ルフィとリンは、圧迫感がなくなってようやく息をつく。
だがその時、ルフィがある事に気付いた。
「ん?」
「何?」
訝しげな声を漏らしたルフィに、ナミが振り向く。
ルフィは傍らに置いたケース、その一つを持ち上げ、困惑の声をこぼす。
「軽い………」
「ハ?」
「冗談やめてよ‼︎ 大金が入ってて軽い訳が…」
何を言っているのか、とナミが乾いた笑い声をあげる。
しかしルフィはひょいひょいと、確かにずっしりと重かったはずのケースを上下させる。
その様に嫌な予感を覚え、ナミ達は急いでケースを開いてみせる。
そして、そこにあった光景を目の当たりにして、三人一斉に盛大な悲鳴をあげた。
「ギャ〜〜〜〜〜〜ッ!!!」
「いや〜〜〜〜っ!!!」
「バカ、何騒いでんだっ!!! ぶっ‼︎ オイ女っ‼︎ てめェそういう座り方をしたら…!!!」
「2億B、ないっ!!!」
騒がしい三人の様子を伺いにパウリーが戻ってきて、ナミの膝を抱えた体勢に顔を真っ赤にする。
しかし、ルフィ達はそれどころではない。
ぎっしり詰まっていたはずの大金が、3分の2が丸々すり替えられ、無くなっていたのだから。
「騒がしいな。それより…カク、お前さっきフランキー一家と一緒にいなかったか?」
「ん? 何言うとる。ワシァ今日はフランキー一家など見かけてもおらんぞ」
「…………おかしいな、確かにおめェの長ェ鼻を確認したんだが」
「ちょっと待ってその会話!!!」
パウリーと一緒に目を見開き、叫んでいたルフィ達は、カク達が口にしていた会話の内容に反応する。

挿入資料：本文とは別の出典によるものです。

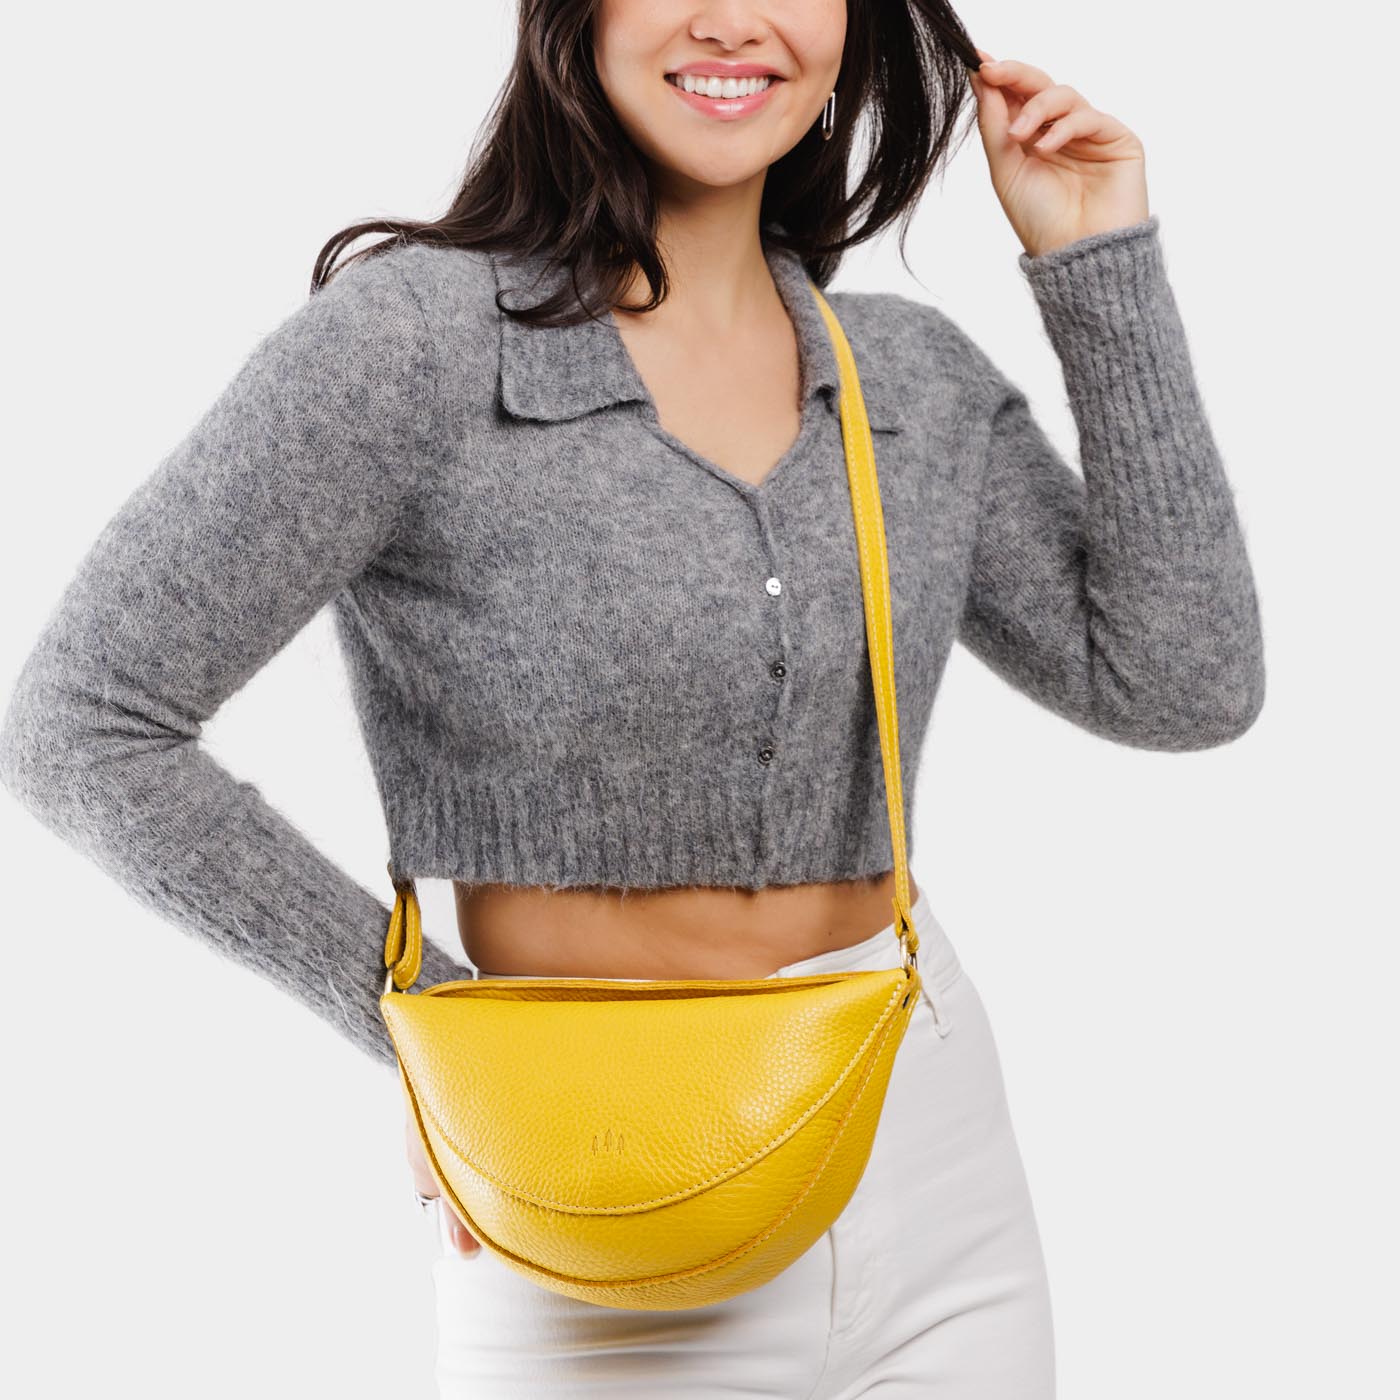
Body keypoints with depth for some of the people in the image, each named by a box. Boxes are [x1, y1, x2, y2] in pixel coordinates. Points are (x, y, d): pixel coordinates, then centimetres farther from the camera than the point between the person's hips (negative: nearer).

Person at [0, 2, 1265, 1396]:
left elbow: (1184, 686, -1)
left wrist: (1101, 267, -2)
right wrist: (414, 1012, -9)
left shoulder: (917, 373, 4)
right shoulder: (413, 338, -12)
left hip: (938, 1174, 5)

鼻の長い男と聞いて、思い付くのはもう一人しかいなかった。
「ウソップだっ!!!」
「フランキー一家と一緒にいたの!!?」
「一緒にいたというか…抱えられて連れてかれてたというか」
「誘拐じゃないっ!!!」
「止めろヨ!!!」
暢気に首を傾げるルルに、ナミとリンが目を吊り上げて叫ぶ。
知り合いと間違えるならまだしも、攫われてそのまま放置するとは何を考えているのかと。
すかさずナミは、ルフィに振り向き指示を放つ。
「ルフィ、急いで探すのよ‼︎」
「おう!!!」
「―――ってちょっと待ってどこ探す気⁉︎ ルフィ〜〜〜!!!」
ナミが告げるのとほぼ同時に、ルフィは仲間を探しに走り出す。
しかし、手掛かりも何も無いのに飛び出してしまったため、慌てて呼び止めるも、もうルフィの姿は見えなくなってしまう。
ならば、とナミはパウリー達に振り向き、詳しい情報を求めた。
「フランキー一家とグリードファミリーのアジトはどこ!!?」
「アジトというか…解体の作業場はお前らが船停めてるっていう〝岩場の岬〟から、ずっと北東へ行った海岸にある『フランキーハウス』だ」
ならば、金と仲間を奪った連中はそこにいるはず、とナミは当たりをつける。
それを見たリンが、自分の胸を叩いて走り出した。
「麦わらはおれが捜すヨ!!! 人探しなら大得意なんダ!!!」
「じゃ…‼ 頼んだわよ!!! あたしはこのお金、船に置きに行ってくる!!!」
大金を取り戻しに行くのに、大金を持って行っては本末転倒。
頼もしい仲間と共に守っていなければと、ナミは急いでヤガラブルに飛び乗り、岩場の岬に向けて移動を開始した。
「あいつら…‼︎ 絶対許さないっ!!!」
きっとルフィ達なら、全部取り戻してきてくれる。
そう信じ、ナミはひたすらにヤガラブルをメリー号の元へ急がせた。